Die Strände rund um das Mittelmeer wurden von deutschen Sonnenanbetern dominiert und sarkastisch als “Germanengrills” bezeichnet. Auf der anderen Seite der Mauer Auch in der Deutschen Demokratischen Republik (DDR) wurde das Reisen zum Mainstream hinter dem Eisernen Vorhang. “In der DDR gab es subventionierten Sozialtourismus”, sagte Spode. Aber auch hier versuchte der Staat, ähnlich wie im Nationalsozialismus, die Ferien seiner Bürger zu kontrollieren, diesmal über den von der Socialist Unity Party (SED) staatlich kontrollierten Urlaubsdienst des Freien Deutschen Gewerkschaftsbundes.

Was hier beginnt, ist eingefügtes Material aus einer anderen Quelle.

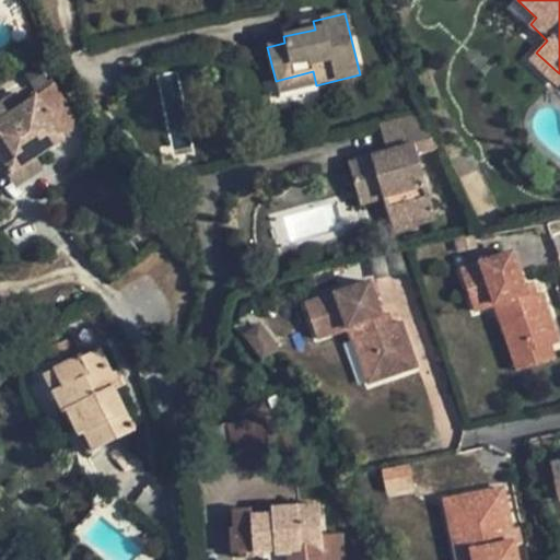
[(315,30),(313,21),(300,24),(302,32),(315,30)]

Fast jeder DDR-Bürger konnte in den Urlaub fahren; aber die Wahl des Bestimmungsortes wurde eingeschränkt. Wer nicht in der DDR bleiben wollte, durfte nur in andere kommunistische Länder wie Ungarn, die Tschechoslowakei oder Polen reisen. Erst mit dem Fall der Berliner Mauer 1989 konnten ehemalige Ostdeutsche wie die Westdeutschen die Welt im Urlaub erkunden. “Reisefreiheit” wird 1989 zum Wort des Jahres. Übertourismus „Der Tourist zerstört, was er oder sie sucht, sobald er oder sie es findet”, schrieb der deutsche Autor Hans Magnus Enzensberger im Jahr 1957 und bezog sich dabei auf die Horden, die bereits auf Urlaubszielen herabstiegen. Heutzutage werden klassische europäische Urlaubsziele wie Griechenland, Frankreich, Portugal oder Spanien jedes Jahr von mehr Touristen als Einwohner besucht, wodurch ganze Dörfer zu “menschlichen Zoos” werden und irreparable Umweltschäden verursacht werden. Das Wachstum der Online-Flug-, Hotel- oder Restaurantreservierungen war jedoch letztendlich die Todesursache für das traditionelle Reiseunternehmen Thomas Cook. Hasso Spode bezog sich auf die “Individualisierung der Reiseplanung”, die eine neue Ära in der sich rasant entwickelnden Reisekultur einleitete.